The Song for People Who Remained

The Song for People Who Remained is continuous work from <The forest of the first gone>. This work was started to tribute diverse shapes of death, and developed telling the reason why the art needed. Gray by Silver argued the tragedy must be sublimated as Art, so it would not sustain as the true tragedy.

 
 
Korean Artist Sang-A Han

Korean Artist Sang-A Han’s workroom

Collaboration with Korean Artist Sang-a Han

  My work begins with the core components of oriental painting: traditional Korean ink ‘meok’ and a paintbrush. Personally, I believe the essence of oriental painting lies within its strokes. Working with the movement of the ‘meok’ and paintbrush, I use my own style of ink painting to express my unstable state of mind. 

My pieces describe an internal landscape where my own experiences and the subsequent emotions that arise from them have become intertwined with reverie. Based upon ordinary events that everyone is likely to experience in their own lives, my confessions go beyond a personal narrative and broaden out into universal stories. 

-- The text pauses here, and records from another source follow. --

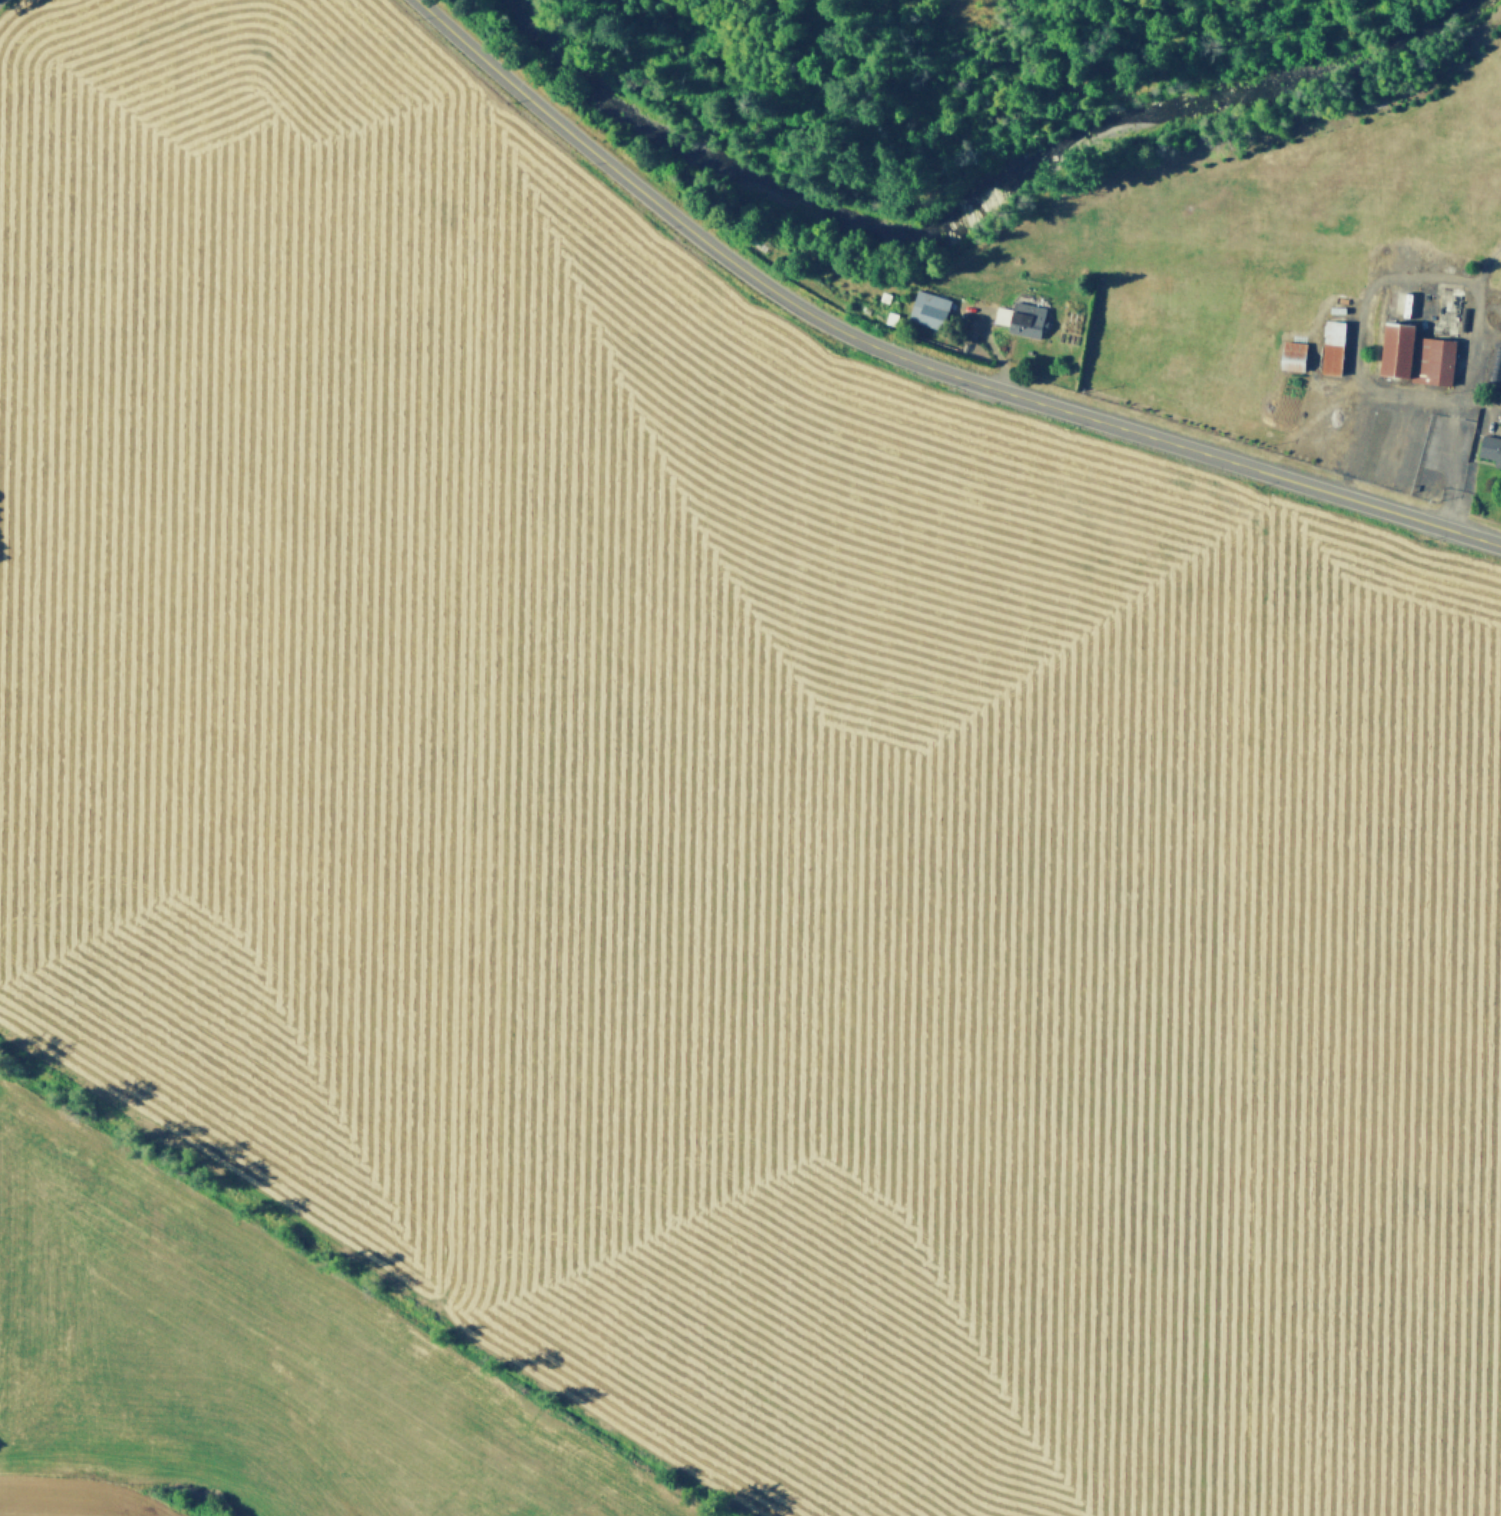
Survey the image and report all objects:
river: (961, 202)
road: (1447, 270)
building: (1327, 306)
building: (925, 308)
building: (1497, 309)
building: (1024, 319)
building: (1325, 349)
building: (1416, 355)
building: (1285, 358)
road: (915, 359)
road: (1353, 441)
building: (1487, 448)
crop: (235, 590)
crop: (834, 904)
crop: (1370, 1026)
crop: (245, 1361)

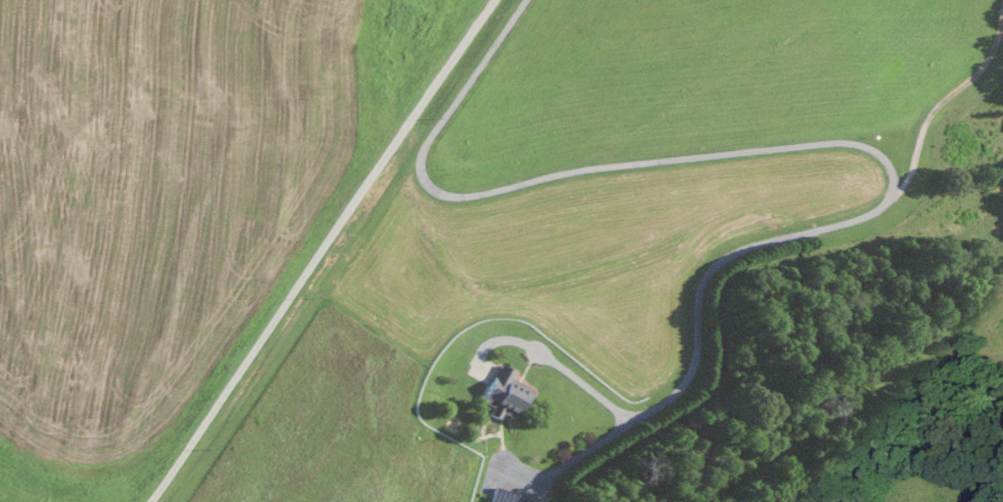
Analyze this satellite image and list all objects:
road: (943, 97)
road: (848, 141)
road: (319, 250)
road: (484, 363)
road: (527, 365)
building: (504, 391)
road: (484, 413)
road: (502, 429)
road: (580, 454)
building: (506, 496)

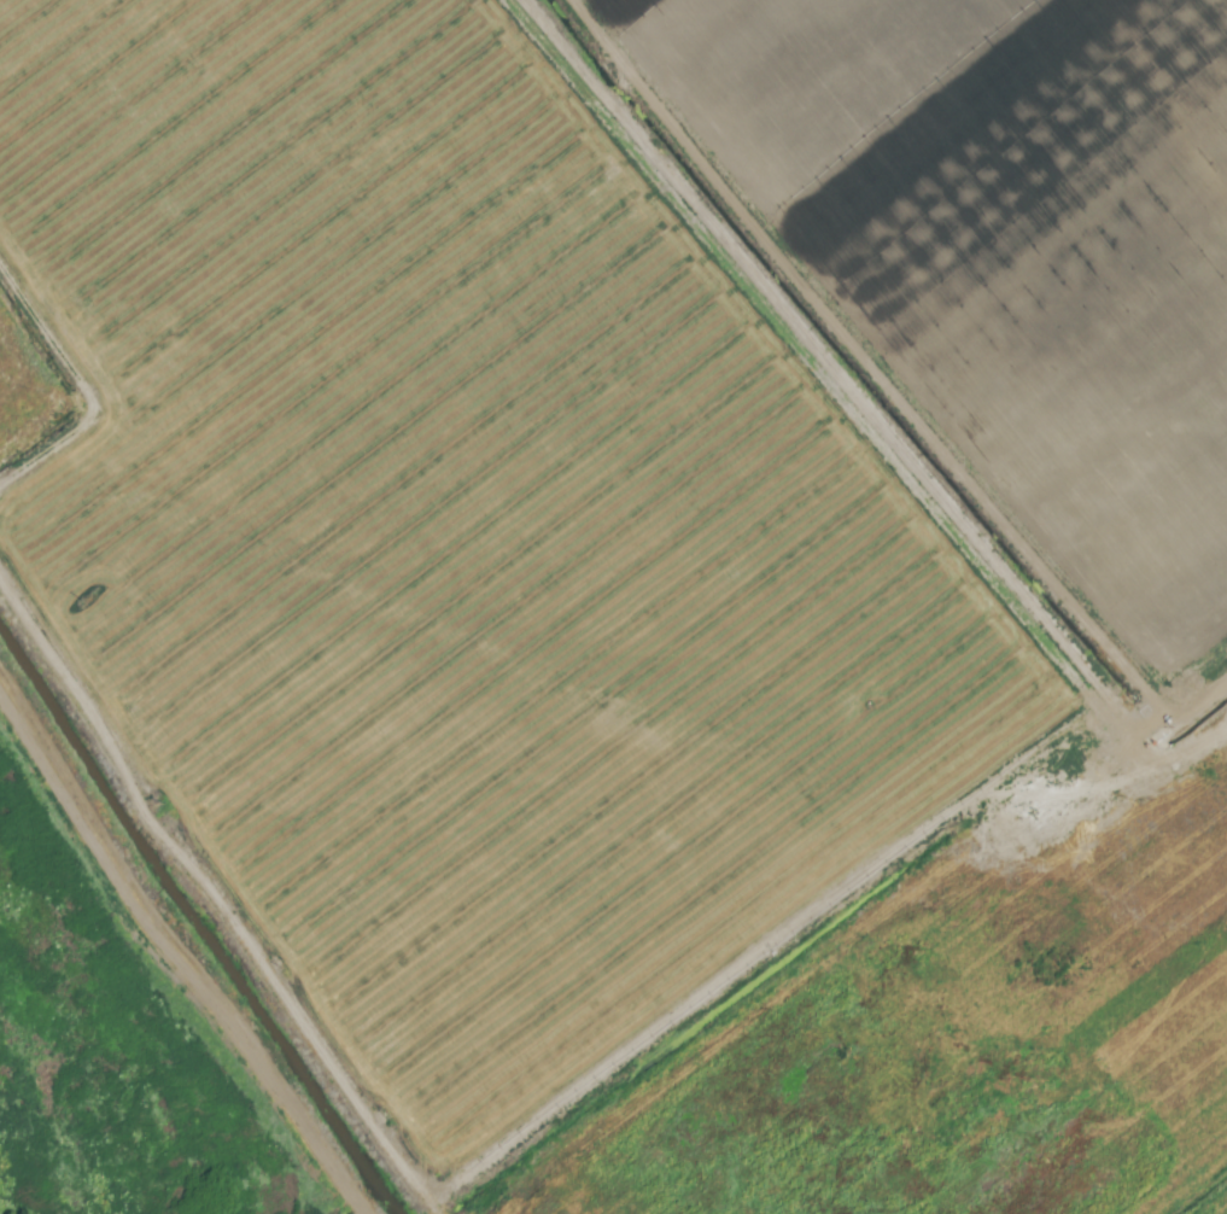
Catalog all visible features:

In the East, the colour of ‘meok’ is recognised as Pure Black, which symbolises the true colour of the universe in the absence of the Sun’s light. The plethora of shades that this ink possesses represents the thousands of colours that make up all things within our universe and varies endlessly. Therefore, ‘meok’ isn’t just a simple black but has a huge spectrum of shades, which makes it a well-suited medium to tell my story.